Top of Records shown

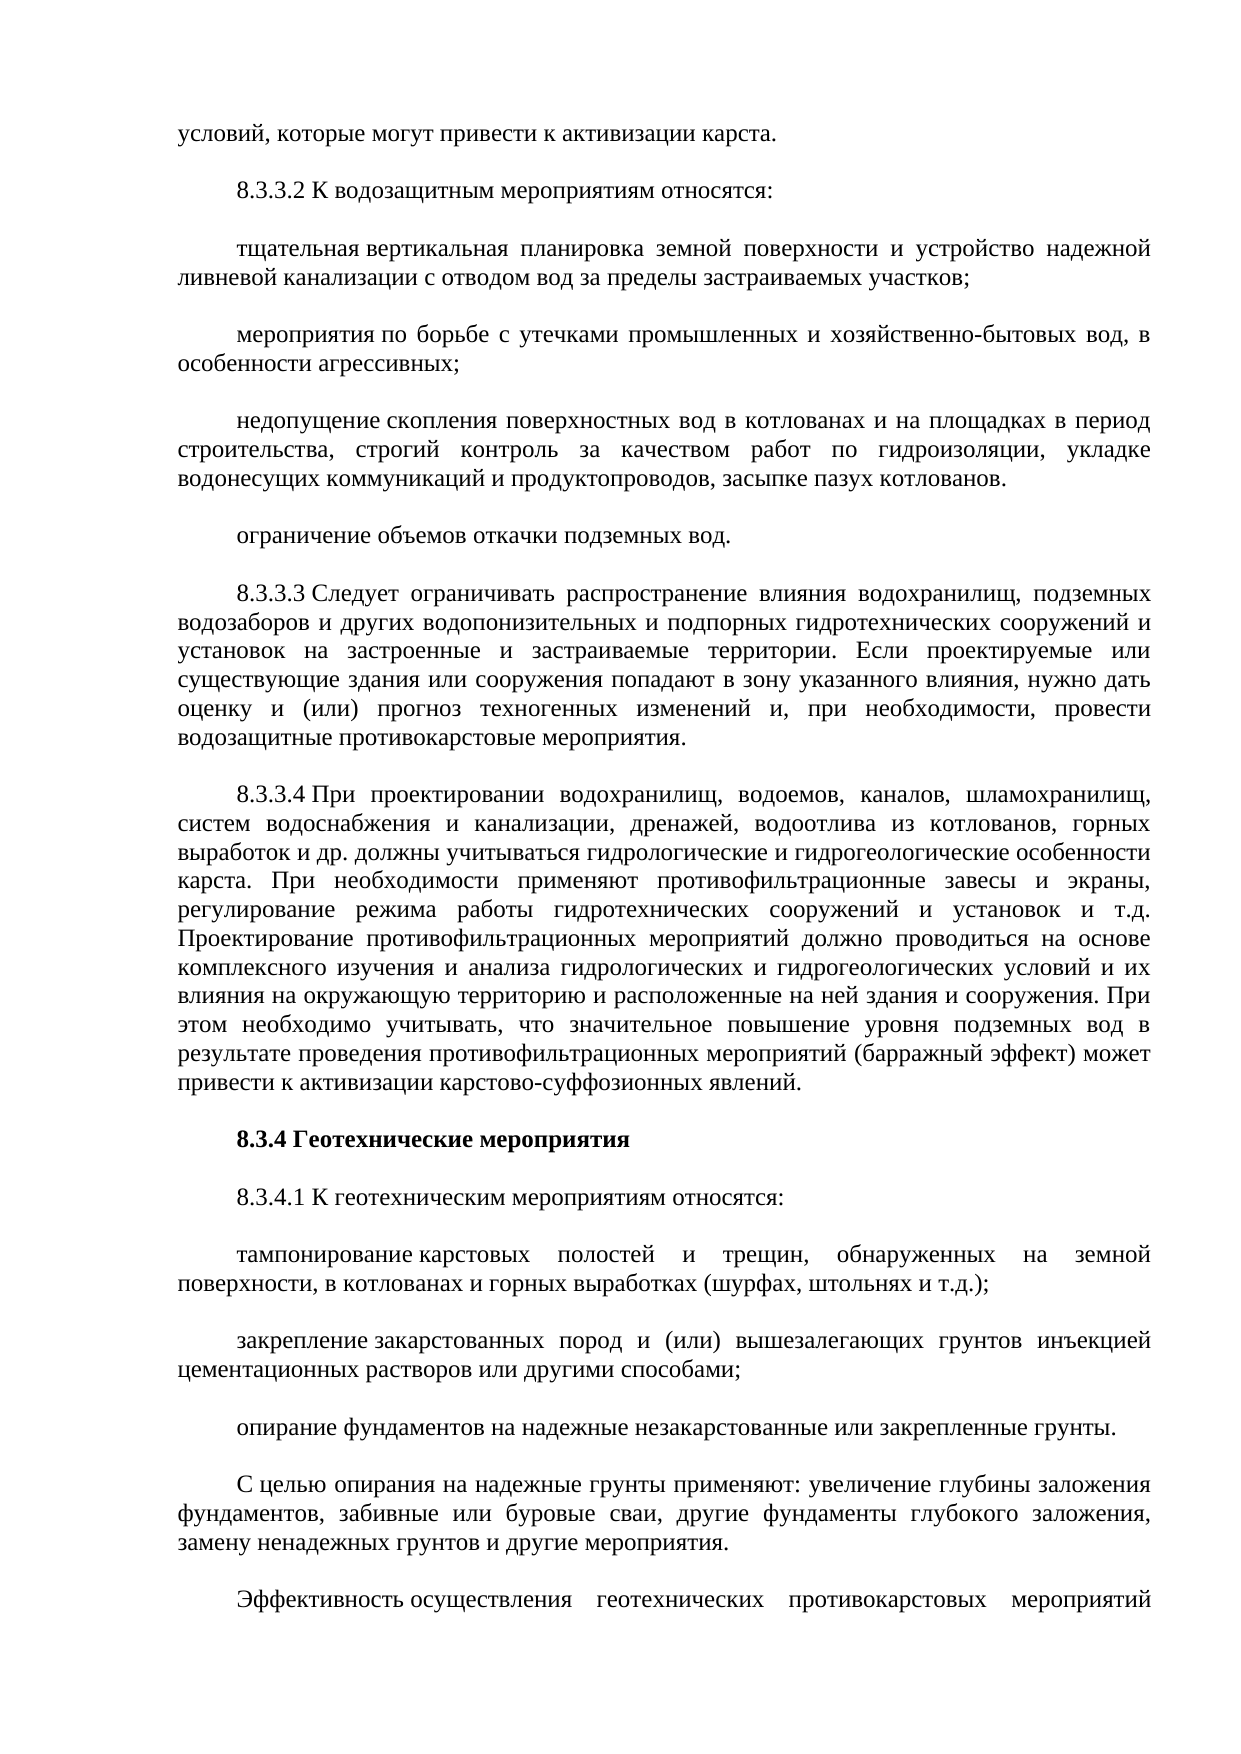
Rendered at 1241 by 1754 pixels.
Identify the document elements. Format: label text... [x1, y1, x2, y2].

text 8.3.4 Геотехнические мероприятия [177, 1124, 1152, 1153]
text С целью опирания на надежные грунты применяют: увеличение глубины заложения фундаментов, забивные или буровые сваи, другие фундаменты глубокого заложения, замену ненадежных грунтов и другие мероприятия. [177, 1469, 1152, 1556]
text 8.3.3.4 При проектировании водохранилищ, водоемов, каналов, шламохранилищ, систем водоснабжения и канализации, дренажей, водоотлива из котлованов, горных выработок и др. должны учитываться гидрологические и гидрогеологические особенности карста. При необходимости применяют противофильтрационные завесы и экраны, регулирование режима работы гидротехнических сооружений и установок и т.д. Проектирование противофильтрационных мероприятий должно проводиться на основе комплексного изучения и анализа гидрологических и гидрогеологических условий и их влияния на окружающую территорию и расположенные на ней здания и сооружения. При этом необходимо учитывать, что значительное повышение уровня подземных вод в результате проведения противофильтрационных мероприятий (барражный эффект) может привести к активизации карстово-суффозионных явлений. [177, 779, 1152, 1096]
text 8.3.3.2 К водозащитным мероприятиям относятся: [177, 176, 1152, 204]
text мероприятия по борьбе с утечками промышленных и хозяйственно-бытовых вод, в особенности агрессивных; [177, 319, 1152, 377]
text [177, 1584, 1152, 1613]
text недопущение скопления поверхностных вод в котлованах и на площадках в период строительства, строгий контроль за качеством работ по гидроизоляции, укладке водонесущих коммуникаций и продуктопроводов, засыпке пазух котлованов. [177, 406, 1152, 492]
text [177, 118, 1152, 147]
text тампонирование карстовых полостей и трещин, обнаруженных на земной поверхности, в котлованах и горных выработках (шурфах, штольнях и т.д.); [177, 1239, 1152, 1297]
text 8.3.3.3 Следует ограничивать распространение влияния водохранилищ, подземных водозаборов и других водопонизительных и подпорных гидротехнических сооружений и установок на застроенные и застраиваемые территории. Если проектируемые или существующие здания или сооружения попадают в зону указанного влияния, нужно дать оценку и (или) прогноз техногенных изменений и, при необходимости, провести водозащитные противокарстовые мероприятия. [177, 578, 1152, 751]
text опирание фундаментов на надежные незакарстованные или закрепленные грунты. [177, 1412, 1152, 1441]
text закрепление закарстованных пород и (или) вышезалегающих грунтов инъекцией цементационных растворов или другими способами; [177, 1326, 1152, 1383]
text тщательная вертикальная планировка земной поверхности и устройство надежной ливневой канализации с отводом вод за пределы застраиваемых участков; [177, 233, 1152, 291]
text ограничение объемов откачки подземных вод. [177, 521, 1152, 549]
text 8.3.4.1 К геотехническим мероприятиям относятся: [177, 1182, 1152, 1211]
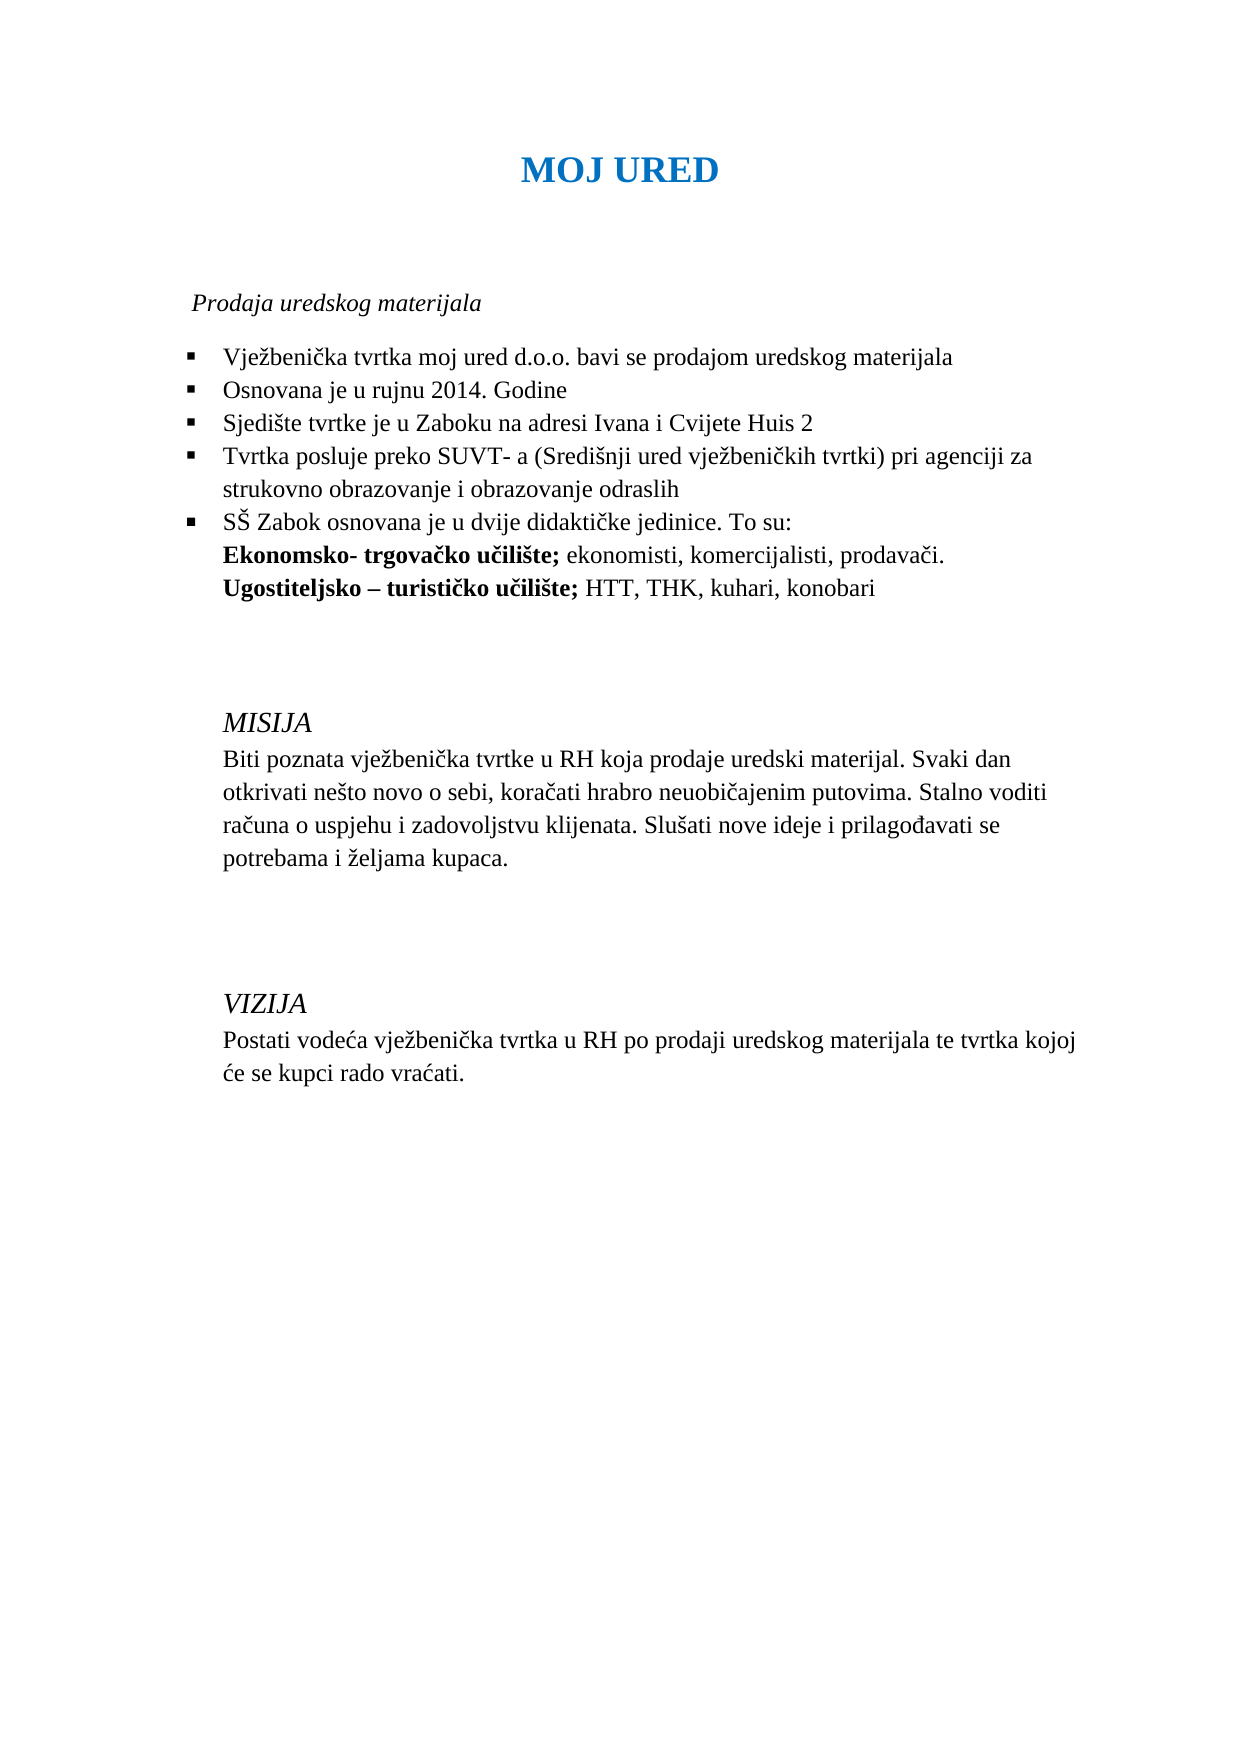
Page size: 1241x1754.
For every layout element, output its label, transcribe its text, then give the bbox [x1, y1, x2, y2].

list Vježbenička tvrtka moj ured d.o.o. bavi se prodajom uredskog materijala [185, 342, 1093, 371]
list Postati vodeća vježbenička tvrtka u RH po prodaji uredskog materijala te tvrtka kojoj će se kupci rado vraćati. [223, 1025, 1093, 1087]
list Tvrtka posluje preko SUVT- a (Središnji ured vježbeničkih tvrtki) pri agenciji za strukovno obrazovanje i obrazovanje odraslih [185, 441, 1093, 503]
list SŠ Zabok osnovana je u dvije didaktičke jedinice. To su: Ekonomsko- trgovačko učilište; ekonomisti, komercijalisti, prodavači. Ugostiteljsko – turističko učilište; HTT, THK, kuhari, konobari [185, 507, 1093, 602]
list Sjedište tvrtke je u Zaboku na adresi Ivana i Cvijete Huis 2 [185, 408, 1093, 437]
list MISIJA [223, 706, 1093, 739]
text Prodaja uredskog materijala [148, 288, 1093, 317]
list VIZIJA [223, 986, 1093, 1020]
list Osnovana je u rujnu 2014. Godine [185, 375, 1093, 404]
text MOJ URED [148, 148, 1093, 191]
list Biti poznata vježbenička tvrtke u RH koja prodaje uredski materijal. Svaki dan otkrivati nešto novo o sebi, koračati hrabro neuobičajenim putovima. Stalno voditi računa o uspjehu i zadovoljstvu klijenata. Slušati nove ideje i prilagođavati se potrebama i željama kupaca. [223, 744, 1093, 872]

Bottom of Records shown

**Job**
The full listing, reproduced exactly and without pictures, is the expected output.

**Response**
Rendered at 1241 by 1754 pixels.
Identify the document elements. Format: label text... [x1, y1, x2, y2].

text 8.3.4 Геотехнические мероприятия [177, 1124, 1152, 1153]
text С целью опирания на надежные грунты применяют: увеличение глубины заложения фундаментов, забивные или буровые сваи, другие фундаменты глубокого заложения, замену ненадежных грунтов и другие мероприятия. [177, 1469, 1152, 1556]
text 8.3.3.4 При проектировании водохранилищ, водоемов, каналов, шламохранилищ, систем водоснабжения и канализации, дренажей, водоотлива из котлованов, горных выработок и др. должны учитываться гидрологические и гидрогеологические особенности карста. При необходимости применяют противофильтрационные завесы и экраны, регулирование режима работы гидротехнических сооружений и установок и т.д. Проектирование противофильтрационных мероприятий должно проводиться на основе комплексного изучения и анализа гидрологических и гидрогеологических условий и их влияния на окружающую территорию и расположенные на ней здания и сооружения. При этом необходимо учитывать, что значительное повышение уровня подземных вод в результате проведения противофильтрационных мероприятий (барражный эффект) может привести к активизации карстово-суффозионных явлений. [177, 779, 1152, 1096]
text 8.3.3.2 К водозащитным мероприятиям относятся: [177, 176, 1152, 204]
text мероприятия по борьбе с утечками промышленных и хозяйственно-бытовых вод, в особенности агрессивных; [177, 319, 1152, 377]
text [177, 1584, 1152, 1613]
text недопущение скопления поверхностных вод в котлованах и на площадках в период строительства, строгий контроль за качеством работ по гидроизоляции, укладке водонесущих коммуникаций и продуктопроводов, засыпке пазух котлованов. [177, 406, 1152, 492]
text [177, 118, 1152, 147]
text тампонирование карстовых полостей и трещин, обнаруженных на земной поверхности, в котлованах и горных выработках (шурфах, штольнях и т.д.); [177, 1239, 1152, 1297]
text 8.3.3.3 Следует ограничивать распространение влияния водохранилищ, подземных водозаборов и других водопонизительных и подпорных гидротехнических сооружений и установок на застроенные и застраиваемые территории. Если проектируемые или существующие здания или сооружения попадают в зону указанного влияния, нужно дать оценку и (или) прогноз техногенных изменений и, при необходимости, провести водозащитные противокарстовые мероприятия. [177, 578, 1152, 751]
text опирание фундаментов на надежные незакарстованные или закрепленные грунты. [177, 1412, 1152, 1441]
text закрепление закарстованных пород и (или) вышезалегающих грунтов инъекцией цементационных растворов или другими способами; [177, 1326, 1152, 1383]
text тщательная вертикальная планировка земной поверхности и устройство надежной ливневой канализации с отводом вод за пределы застраиваемых участков; [177, 233, 1152, 291]
text ограничение объемов откачки подземных вод. [177, 521, 1152, 549]
text 8.3.4.1 К геотехническим мероприятиям относятся: [177, 1182, 1152, 1211]
Page size: 1241x1754.
For every layout element, output its label, transcribe its text, then give the bbox [x1, y1, x2, y2].

list Vježbenička tvrtka moj ured d.o.o. bavi se prodajom uredskog materijala [185, 342, 1093, 371]
list Postati vodeća vježbenička tvrtka u RH po prodaji uredskog materijala te tvrtka kojoj će se kupci rado vraćati. [223, 1025, 1093, 1087]
list Tvrtka posluje preko SUVT- a (Središnji ured vježbeničkih tvrtki) pri agenciji za strukovno obrazovanje i obrazovanje odraslih [185, 441, 1093, 503]
list SŠ Zabok osnovana je u dvije didaktičke jedinice. To su: Ekonomsko- trgovačko učilište; ekonomisti, komercijalisti, prodavači. Ugostiteljsko – turističko učilište; HTT, THK, kuhari, konobari [185, 507, 1093, 602]
list Sjedište tvrtke je u Zaboku na adresi Ivana i Cvijete Huis 2 [185, 408, 1093, 437]
list MISIJA [223, 706, 1093, 739]
text Prodaja uredskog materijala [148, 288, 1093, 317]
list VIZIJA [223, 986, 1093, 1020]
list Osnovana je u rujnu 2014. Godine [185, 375, 1093, 404]
text MOJ URED [148, 148, 1093, 191]
list Biti poznata vježbenička tvrtke u RH koja prodaje uredski materijal. Svaki dan otkrivati nešto novo o sebi, koračati hrabro neuobičajenim putovima. Stalno voditi računa o uspjehu i zadovoljstvu klijenata. Slušati nove ideje i prilagođavati se potrebama i željama kupaca. [223, 744, 1093, 872]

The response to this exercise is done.